• [Stored items]
---

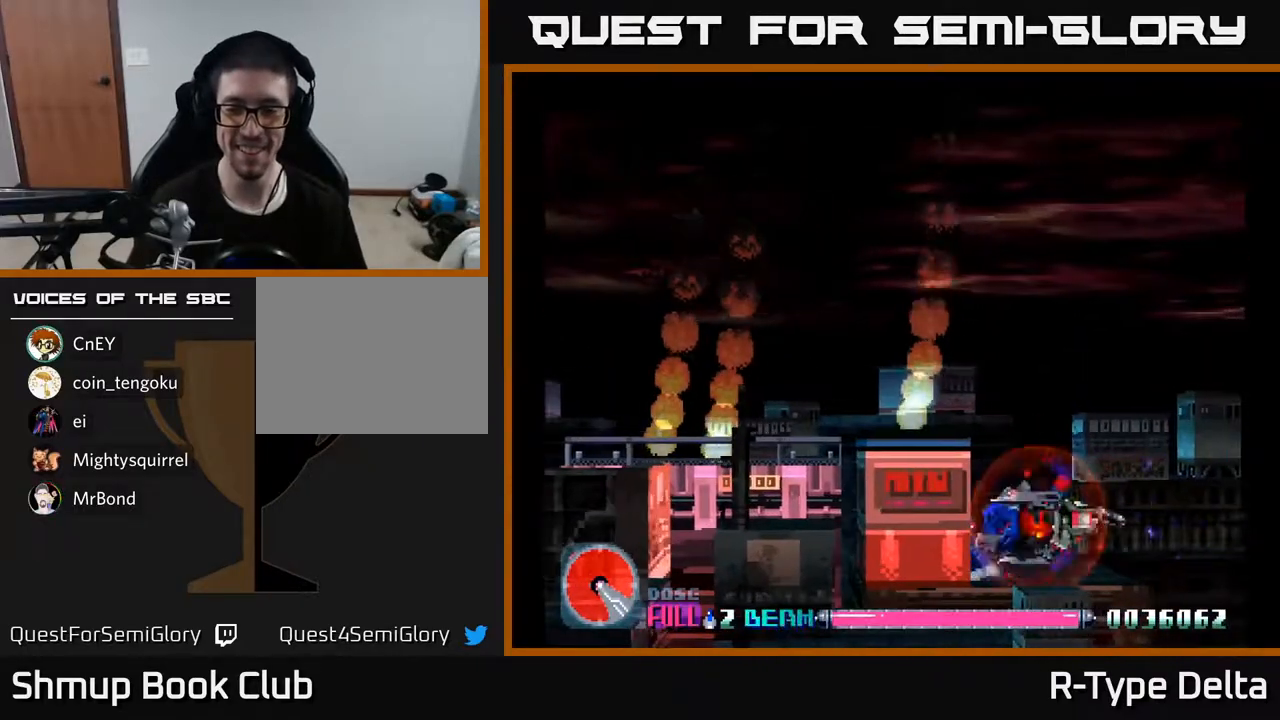
{"buttons": ["X"], "events": [[333, "DPAD_LEFT", "down"], [417, "DPAD_LEFT", "up"]]}
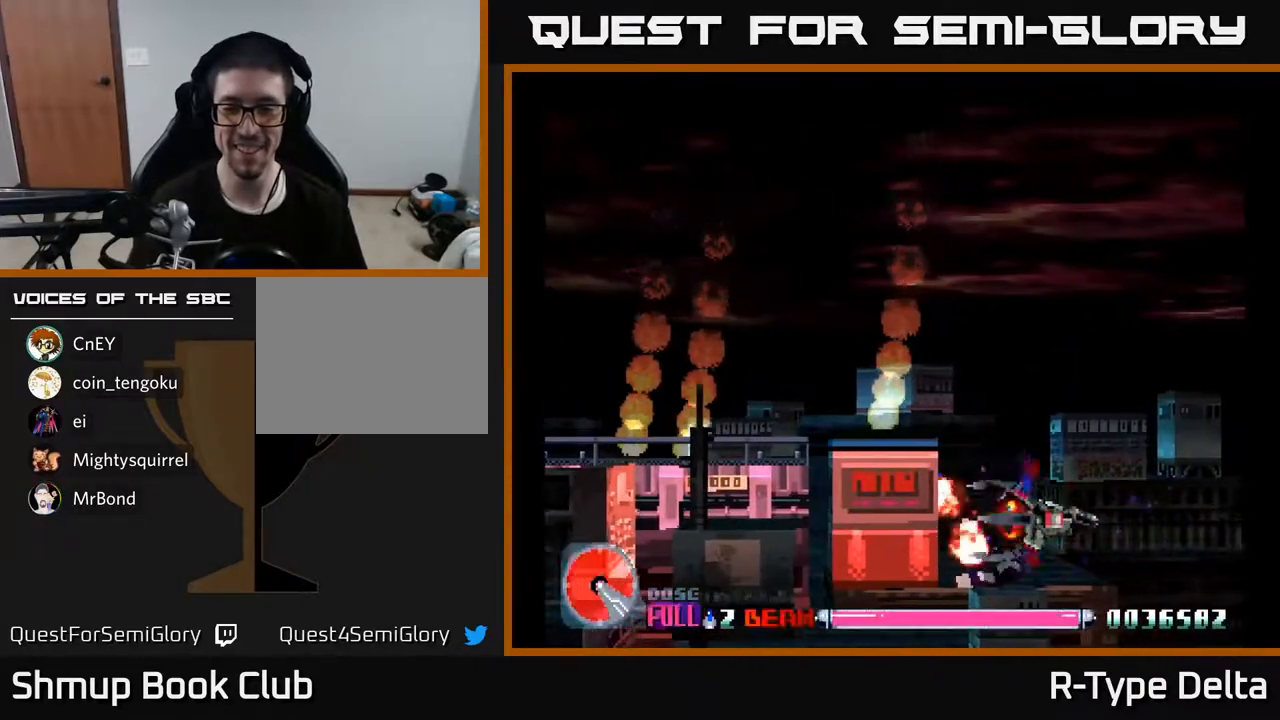
{"buttons": ["X", "DPAD_LEFT"], "events": [[50, "DPAD_UP", "down"], [83, "A", "down"], [217, "A", "up"], [333, "DPAD_LEFT", "down"], [450, "DPAD_UP", "up"]]}
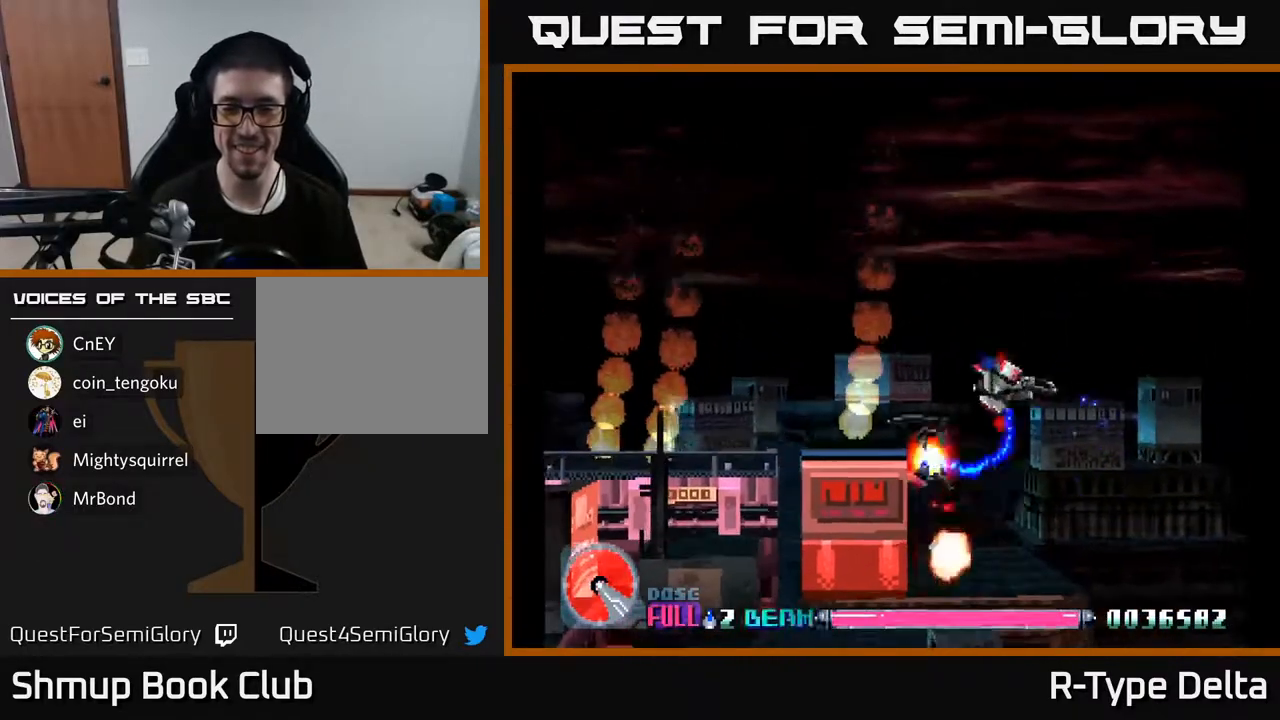
{"buttons": ["X", "DPAD_DOWN", "DPAD_LEFT"], "events": [[250, "DPAD_UP", "down"], [433, "DPAD_UP", "up"], [500, "DPAD_DOWN", "down"]]}
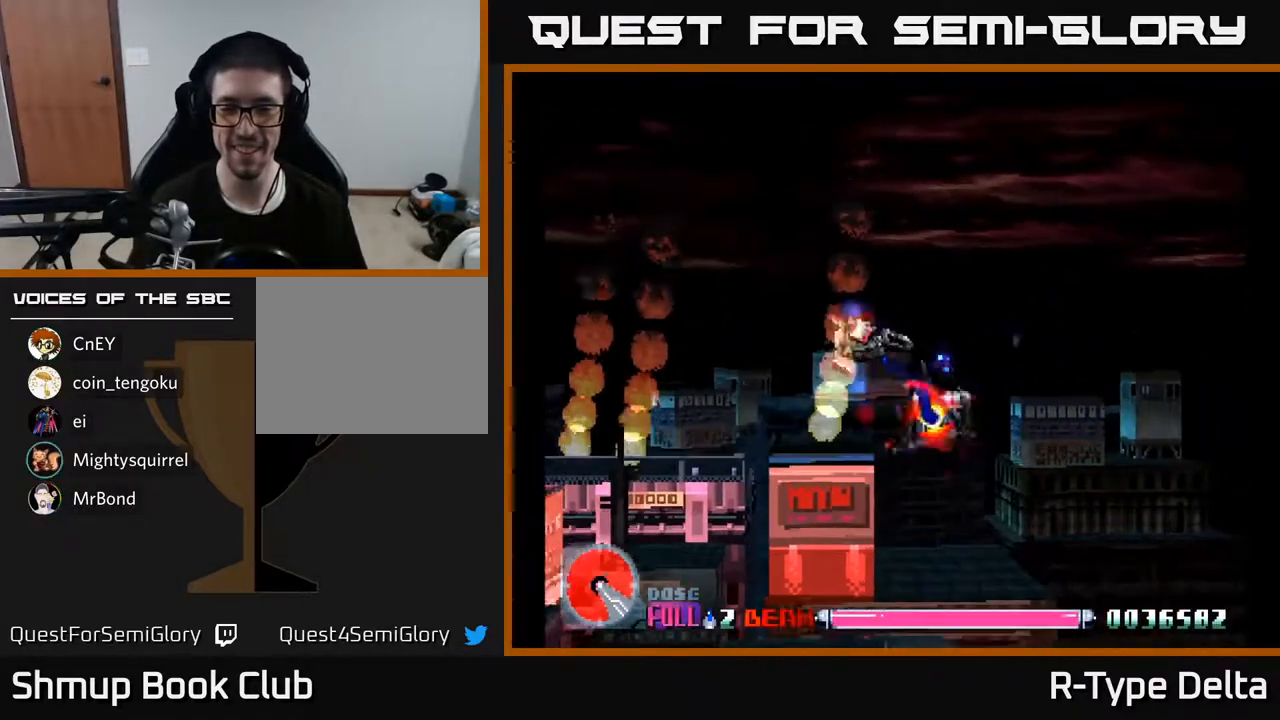
{"buttons": ["X", "DPAD_RIGHT"], "events": [[33, "DPAD_LEFT", "up"], [167, "DPAD_RIGHT", "down"], [200, "DPAD_DOWN", "up"]]}
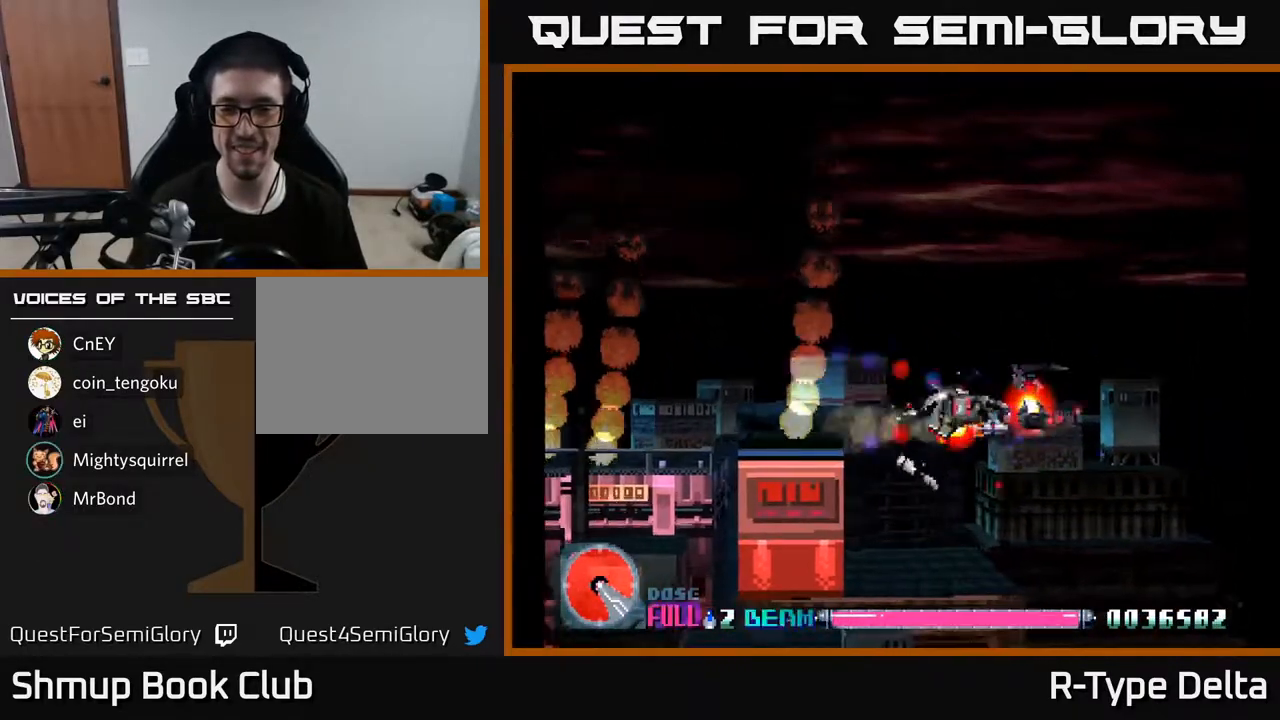
{"buttons": ["X"], "events": [[100, "DPAD_RIGHT", "up"], [117, "DPAD_UP", "down"], [417, "DPAD_UP", "up"]]}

---

• [The task] Each entry above must come back exactly as written. Drop the images.

• [Solved exercise]
{"buttons": ["X"], "events": [[333, "DPAD_LEFT", "down"], [417, "DPAD_LEFT", "up"]]}
{"buttons": ["X", "DPAD_LEFT"], "events": [[50, "DPAD_UP", "down"], [83, "A", "down"], [217, "A", "up"], [333, "DPAD_LEFT", "down"], [450, "DPAD_UP", "up"]]}
{"buttons": ["X", "DPAD_DOWN", "DPAD_LEFT"], "events": [[250, "DPAD_UP", "down"], [433, "DPAD_UP", "up"], [500, "DPAD_DOWN", "down"]]}
{"buttons": ["X", "DPAD_RIGHT"], "events": [[33, "DPAD_LEFT", "up"], [167, "DPAD_RIGHT", "down"], [200, "DPAD_DOWN", "up"]]}
{"buttons": ["X"], "events": [[100, "DPAD_RIGHT", "up"], [117, "DPAD_UP", "down"], [417, "DPAD_UP", "up"]]}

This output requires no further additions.